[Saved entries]
-- -- --

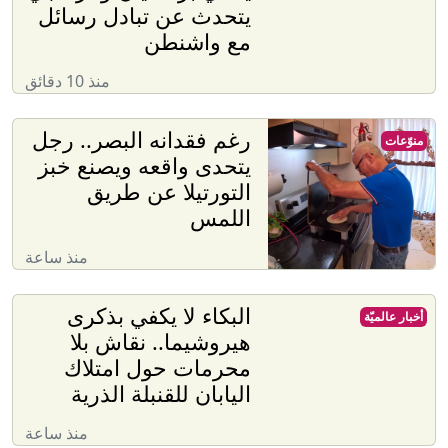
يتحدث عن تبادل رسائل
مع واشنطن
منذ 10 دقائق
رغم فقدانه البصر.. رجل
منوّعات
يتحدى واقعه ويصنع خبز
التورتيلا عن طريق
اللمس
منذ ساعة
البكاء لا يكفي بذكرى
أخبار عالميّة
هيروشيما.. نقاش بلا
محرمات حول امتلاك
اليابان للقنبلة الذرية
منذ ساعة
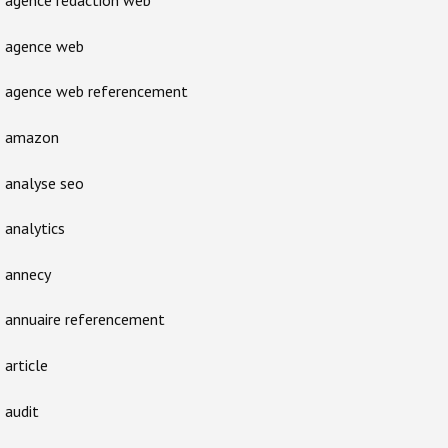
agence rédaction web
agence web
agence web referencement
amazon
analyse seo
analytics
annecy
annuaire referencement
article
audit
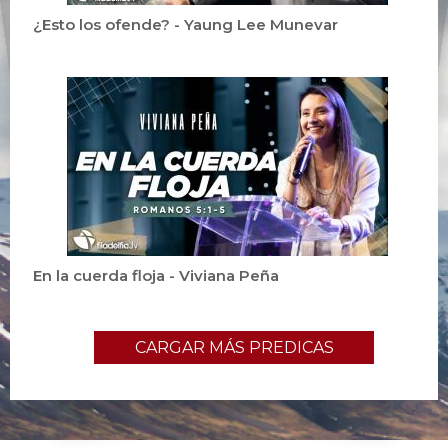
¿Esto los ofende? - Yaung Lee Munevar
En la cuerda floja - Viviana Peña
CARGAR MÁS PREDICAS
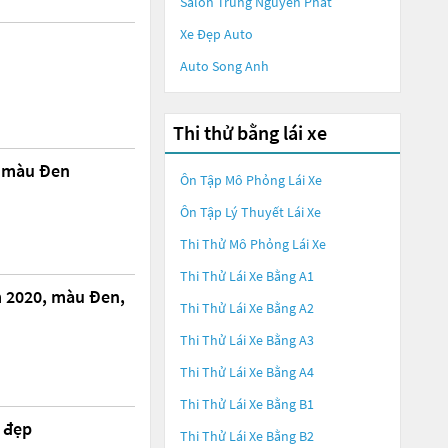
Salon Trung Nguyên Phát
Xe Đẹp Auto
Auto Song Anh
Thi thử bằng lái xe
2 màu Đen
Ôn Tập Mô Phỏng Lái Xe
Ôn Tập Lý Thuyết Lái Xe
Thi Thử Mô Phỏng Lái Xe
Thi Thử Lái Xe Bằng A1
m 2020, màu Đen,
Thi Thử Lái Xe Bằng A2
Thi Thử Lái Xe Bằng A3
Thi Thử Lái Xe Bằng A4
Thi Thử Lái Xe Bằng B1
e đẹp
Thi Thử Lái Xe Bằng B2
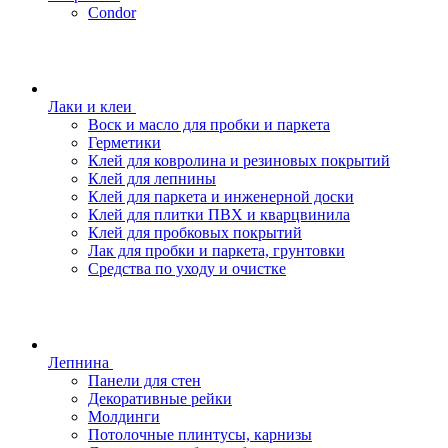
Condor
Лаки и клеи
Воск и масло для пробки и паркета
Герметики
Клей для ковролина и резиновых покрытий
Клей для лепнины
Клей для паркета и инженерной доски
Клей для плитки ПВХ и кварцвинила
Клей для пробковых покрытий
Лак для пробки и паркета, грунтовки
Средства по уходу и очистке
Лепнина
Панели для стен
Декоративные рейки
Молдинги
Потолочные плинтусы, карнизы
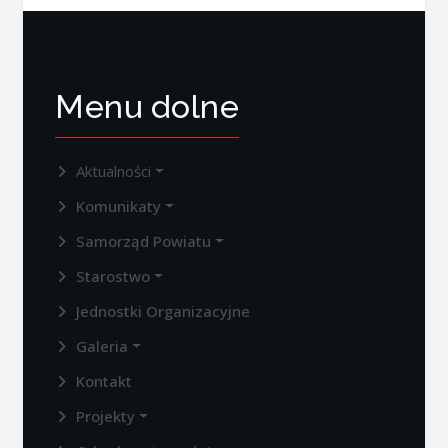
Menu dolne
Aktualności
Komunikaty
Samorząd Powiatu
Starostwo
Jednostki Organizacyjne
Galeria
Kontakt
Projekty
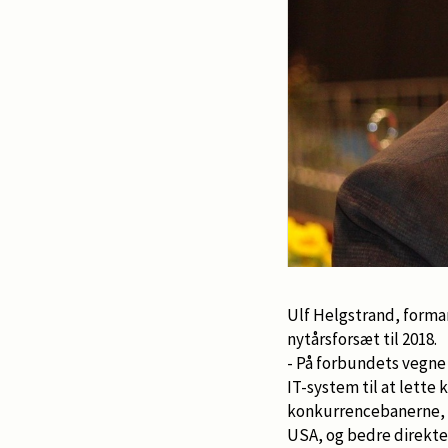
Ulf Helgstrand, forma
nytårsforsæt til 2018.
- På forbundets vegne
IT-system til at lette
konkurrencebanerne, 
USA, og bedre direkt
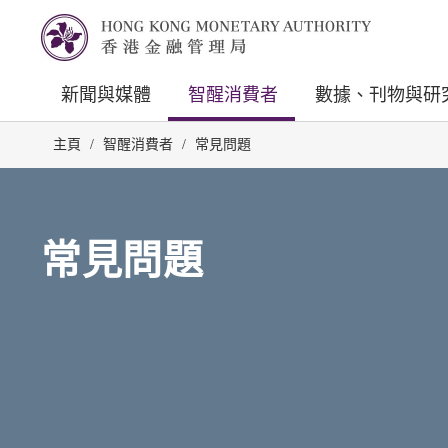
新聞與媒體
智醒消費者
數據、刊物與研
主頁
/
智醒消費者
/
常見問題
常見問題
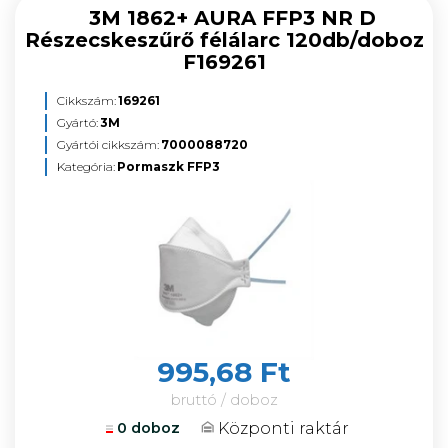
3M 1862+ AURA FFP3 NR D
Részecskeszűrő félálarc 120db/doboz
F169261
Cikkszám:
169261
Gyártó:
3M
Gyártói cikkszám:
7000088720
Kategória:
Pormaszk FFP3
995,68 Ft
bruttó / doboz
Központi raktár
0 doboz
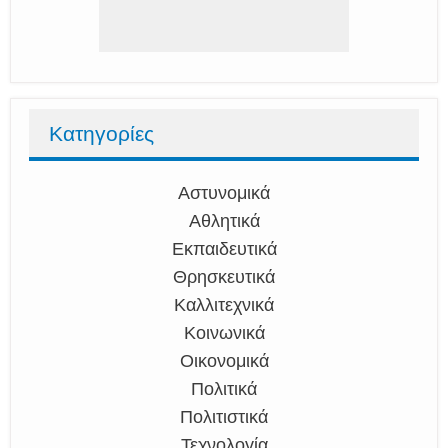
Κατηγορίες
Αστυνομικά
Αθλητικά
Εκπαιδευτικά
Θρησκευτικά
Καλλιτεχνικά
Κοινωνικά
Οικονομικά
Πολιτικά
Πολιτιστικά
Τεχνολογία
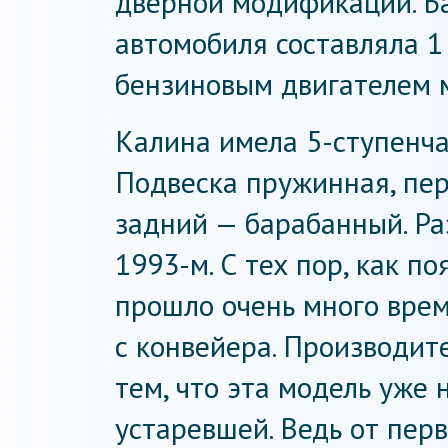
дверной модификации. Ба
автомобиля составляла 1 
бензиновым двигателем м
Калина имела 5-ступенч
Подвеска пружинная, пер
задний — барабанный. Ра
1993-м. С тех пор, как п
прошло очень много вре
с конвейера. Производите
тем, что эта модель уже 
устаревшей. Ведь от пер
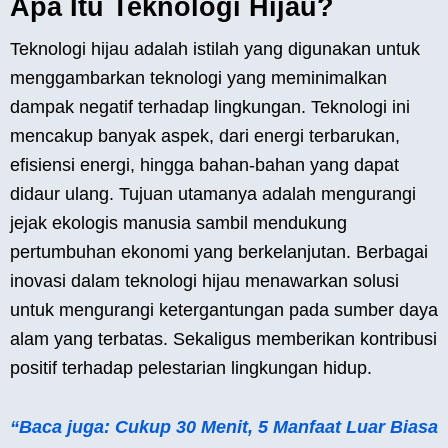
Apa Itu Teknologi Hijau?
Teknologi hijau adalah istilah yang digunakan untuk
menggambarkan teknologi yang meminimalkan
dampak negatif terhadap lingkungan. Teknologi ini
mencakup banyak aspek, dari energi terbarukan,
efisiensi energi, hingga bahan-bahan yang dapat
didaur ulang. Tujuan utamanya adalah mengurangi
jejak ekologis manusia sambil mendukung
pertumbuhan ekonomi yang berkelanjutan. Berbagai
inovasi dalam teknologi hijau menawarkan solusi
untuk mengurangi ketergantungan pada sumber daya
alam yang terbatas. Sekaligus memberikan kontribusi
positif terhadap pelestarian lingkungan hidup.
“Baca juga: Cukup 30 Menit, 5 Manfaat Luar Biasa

-- -- --

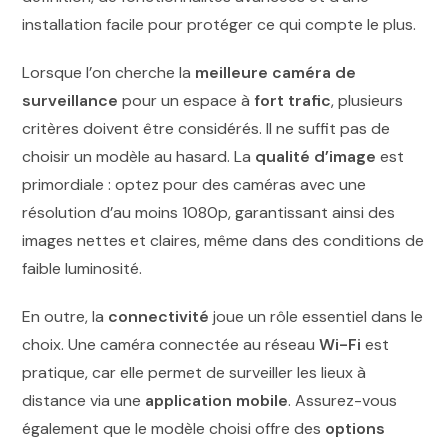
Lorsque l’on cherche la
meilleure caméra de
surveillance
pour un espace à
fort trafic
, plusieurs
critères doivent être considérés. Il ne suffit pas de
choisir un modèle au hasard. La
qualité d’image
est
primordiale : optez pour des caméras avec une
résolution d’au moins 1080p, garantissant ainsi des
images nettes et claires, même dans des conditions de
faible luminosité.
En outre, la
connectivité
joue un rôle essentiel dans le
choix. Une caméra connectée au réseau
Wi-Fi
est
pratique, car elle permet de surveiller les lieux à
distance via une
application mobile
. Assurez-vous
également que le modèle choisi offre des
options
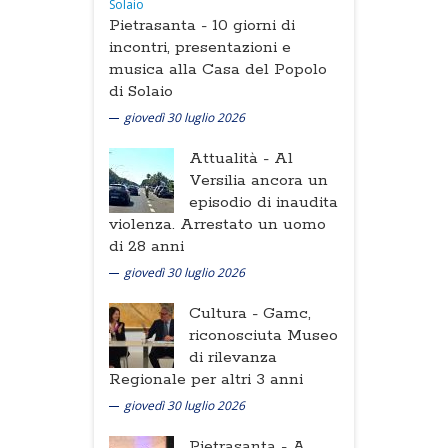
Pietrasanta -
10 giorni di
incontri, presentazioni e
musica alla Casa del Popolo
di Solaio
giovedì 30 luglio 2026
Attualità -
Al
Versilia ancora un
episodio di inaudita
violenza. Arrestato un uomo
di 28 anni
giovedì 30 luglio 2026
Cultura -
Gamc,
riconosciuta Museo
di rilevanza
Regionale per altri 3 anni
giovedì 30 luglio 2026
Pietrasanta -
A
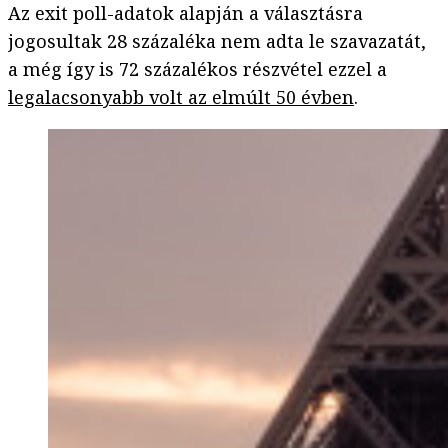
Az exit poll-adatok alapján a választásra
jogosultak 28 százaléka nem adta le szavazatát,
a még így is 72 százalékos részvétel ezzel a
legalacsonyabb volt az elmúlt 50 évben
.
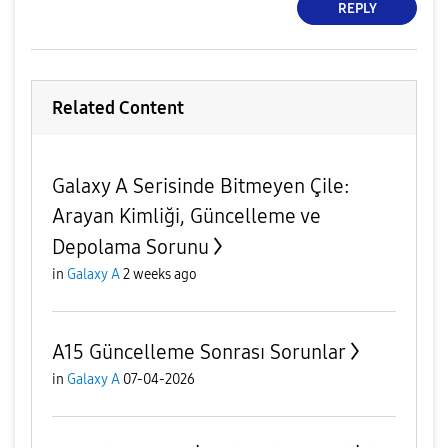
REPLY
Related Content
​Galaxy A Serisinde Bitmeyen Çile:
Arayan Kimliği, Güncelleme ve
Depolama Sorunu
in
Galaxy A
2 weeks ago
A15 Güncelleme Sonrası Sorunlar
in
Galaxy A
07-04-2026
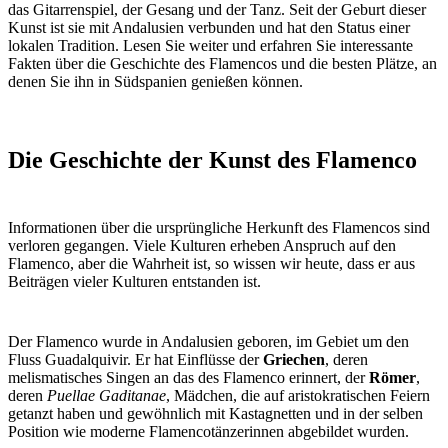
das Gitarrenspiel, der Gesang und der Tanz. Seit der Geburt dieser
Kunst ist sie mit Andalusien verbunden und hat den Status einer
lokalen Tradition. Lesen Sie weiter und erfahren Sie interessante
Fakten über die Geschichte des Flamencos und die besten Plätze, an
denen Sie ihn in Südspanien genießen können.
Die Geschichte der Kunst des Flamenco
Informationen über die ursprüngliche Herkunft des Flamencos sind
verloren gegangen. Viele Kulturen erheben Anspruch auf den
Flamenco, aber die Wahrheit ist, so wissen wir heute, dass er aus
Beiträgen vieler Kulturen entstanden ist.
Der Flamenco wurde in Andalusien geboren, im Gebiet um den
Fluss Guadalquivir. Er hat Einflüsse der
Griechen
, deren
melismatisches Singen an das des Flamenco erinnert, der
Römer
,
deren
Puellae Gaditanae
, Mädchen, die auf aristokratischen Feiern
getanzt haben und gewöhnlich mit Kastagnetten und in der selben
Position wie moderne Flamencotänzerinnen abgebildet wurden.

-- -- --

• [TASK DIRECTIONS]: Extract each line from the entries above that contains the string "über".

• [RESPONSE TO THE EXERCISE]:
Fakten über die Geschichte des Flamencos und die besten Plätze, an
Informationen über die ursprüngliche Herkunft des Flamencos sind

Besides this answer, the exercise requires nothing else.